Part B: Shrinking the Field: A Subtraction Puzzle
1. Setting the Stage: Subtracting Equal Parts
Now, let's tackle the second part of the problem. We want to subtract an equal amount, let's call it 'x', from both the length and breadth of the field. This will change the dimensions of the rectangle, and we're interested in how this affects the area.
The new length will be (15 - x) meters, and the new breadth will be (10 - x) meters.
2. The New Area: An Expression Emerges
The new area of the rectangle will be the product of the new length and breadth:
New Area = (15 - x) * (10 - x)
Expanding this expression, we get:
New Area = 150 - 25x + x^2
3. The Question of Subtraction: A Deeper Dive
The problem asks how many equal parts should be subtracted to shrink the field's area, but it doesn't specify the desired new area. This is where we need to make an assumption or be given more information to solve for 'x'.
Scenario 1: If we want to reduce the area by a specific amount:
Let's say we want to reduce the area by 50 square meters. This means the new area should be 150 - 50 = 100 square meters. We can set up the equation:
150 - 25x + x^2 = 100
Rearranging this, we get another quadratic equation:
x^2 - 25x + 50 = 0
We can solve this quadratic equation using the quadratic formula again to find the value(s) of 'x'.

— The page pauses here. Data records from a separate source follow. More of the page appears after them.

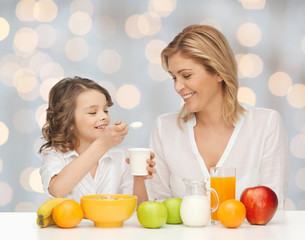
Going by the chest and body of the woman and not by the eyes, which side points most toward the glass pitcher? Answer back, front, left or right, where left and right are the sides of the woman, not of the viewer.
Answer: front

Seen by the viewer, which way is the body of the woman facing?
toward the camera

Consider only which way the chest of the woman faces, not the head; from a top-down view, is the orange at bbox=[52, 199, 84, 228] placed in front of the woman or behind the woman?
in front

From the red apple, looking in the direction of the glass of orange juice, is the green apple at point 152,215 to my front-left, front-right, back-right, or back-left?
front-left

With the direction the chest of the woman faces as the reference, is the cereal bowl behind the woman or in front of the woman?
in front

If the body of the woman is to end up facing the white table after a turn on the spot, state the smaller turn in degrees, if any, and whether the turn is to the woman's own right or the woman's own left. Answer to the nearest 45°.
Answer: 0° — they already face it

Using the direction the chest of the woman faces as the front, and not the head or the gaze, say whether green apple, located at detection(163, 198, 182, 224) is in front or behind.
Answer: in front

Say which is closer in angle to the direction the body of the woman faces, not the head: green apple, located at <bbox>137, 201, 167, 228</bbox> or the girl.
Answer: the green apple

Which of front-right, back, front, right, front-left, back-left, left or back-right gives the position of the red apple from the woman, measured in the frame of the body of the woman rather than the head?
front

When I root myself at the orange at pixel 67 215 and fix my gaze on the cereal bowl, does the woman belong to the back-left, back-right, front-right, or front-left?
front-left

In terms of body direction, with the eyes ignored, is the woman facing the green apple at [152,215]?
yes

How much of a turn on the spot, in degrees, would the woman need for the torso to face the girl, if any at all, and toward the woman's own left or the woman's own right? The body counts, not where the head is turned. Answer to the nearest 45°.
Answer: approximately 90° to the woman's own right

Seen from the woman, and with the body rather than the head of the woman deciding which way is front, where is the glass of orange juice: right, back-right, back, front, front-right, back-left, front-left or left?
front

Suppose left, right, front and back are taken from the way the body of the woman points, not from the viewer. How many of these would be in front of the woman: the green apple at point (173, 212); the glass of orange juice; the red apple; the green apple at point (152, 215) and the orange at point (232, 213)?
5

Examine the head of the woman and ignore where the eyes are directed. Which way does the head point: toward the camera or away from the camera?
toward the camera

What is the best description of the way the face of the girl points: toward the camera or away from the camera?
toward the camera
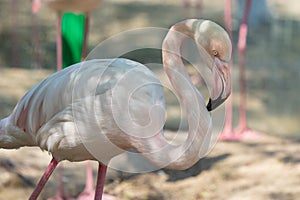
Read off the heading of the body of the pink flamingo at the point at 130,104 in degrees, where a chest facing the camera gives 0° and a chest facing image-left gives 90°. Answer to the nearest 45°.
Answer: approximately 270°

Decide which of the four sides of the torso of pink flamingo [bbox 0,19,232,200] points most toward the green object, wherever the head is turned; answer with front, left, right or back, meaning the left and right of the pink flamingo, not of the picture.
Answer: left
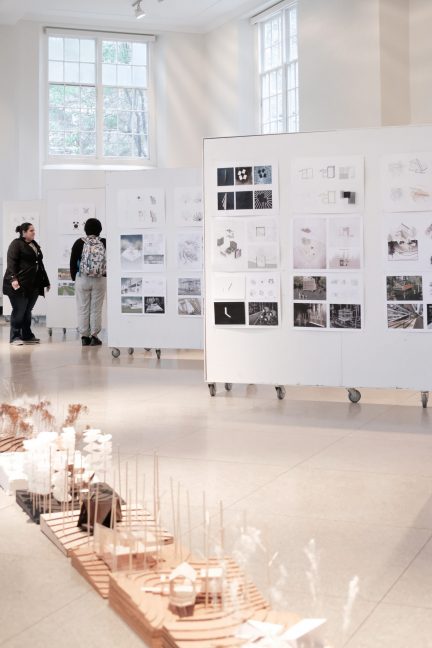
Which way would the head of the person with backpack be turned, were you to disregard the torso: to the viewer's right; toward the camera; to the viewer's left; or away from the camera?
away from the camera

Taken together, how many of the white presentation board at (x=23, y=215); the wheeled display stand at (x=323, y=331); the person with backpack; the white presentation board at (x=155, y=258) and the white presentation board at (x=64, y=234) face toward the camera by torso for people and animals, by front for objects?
4

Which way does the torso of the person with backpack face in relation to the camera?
away from the camera

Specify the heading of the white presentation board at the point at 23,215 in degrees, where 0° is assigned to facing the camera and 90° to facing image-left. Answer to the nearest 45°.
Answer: approximately 0°

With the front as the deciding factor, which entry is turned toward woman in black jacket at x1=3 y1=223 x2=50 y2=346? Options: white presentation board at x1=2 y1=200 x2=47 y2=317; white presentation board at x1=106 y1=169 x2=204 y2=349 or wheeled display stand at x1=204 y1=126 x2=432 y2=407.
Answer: white presentation board at x1=2 y1=200 x2=47 y2=317

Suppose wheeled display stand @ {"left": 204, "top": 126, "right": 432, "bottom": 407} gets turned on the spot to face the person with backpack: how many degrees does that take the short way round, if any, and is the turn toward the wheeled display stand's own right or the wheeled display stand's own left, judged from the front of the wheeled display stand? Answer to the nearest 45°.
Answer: approximately 135° to the wheeled display stand's own right
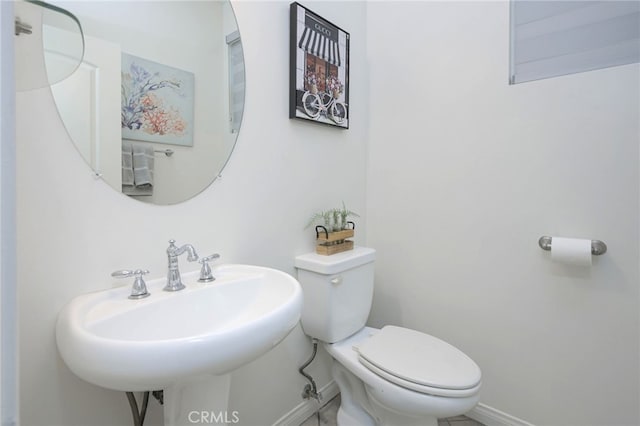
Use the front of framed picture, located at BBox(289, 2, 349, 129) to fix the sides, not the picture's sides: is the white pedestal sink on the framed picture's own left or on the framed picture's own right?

Scenario 2: If we want to reduce the area to a specific fraction of the original area:
Let's say we want to reduce the area to half of the original area. This means the new area should be 150 / 2 = 75 square meters. We can set up the equation:
150 - 25x + x^2 = 75
Rearranging this, we get another quadratic equation:
x^2 - 25x + 75 = 0
Again, we can solve this quadratic equation to find the value(s) of 'x'.
In Conclusion:
To determine the exact number of equal parts to subtract, we need a target area or a specific reduction amount. Once we have that, we can set up a quadratic equation and solve for 'x'.
Wrapping Up: The Beauty of Mathematical Problem-Solving
Wow, guys, we've really put our math skills to the test today! We successfully navigated the world of rectangles, areas, perimeters, and quadratic equations. We learned how to translate word problems into mathematical equations, solve those equations, and interpret the results. Remember, the key to solving math problems is to break them down into smaller, manageable steps. Keep practicing, keep exploring, and most importantly, keep having fun with math!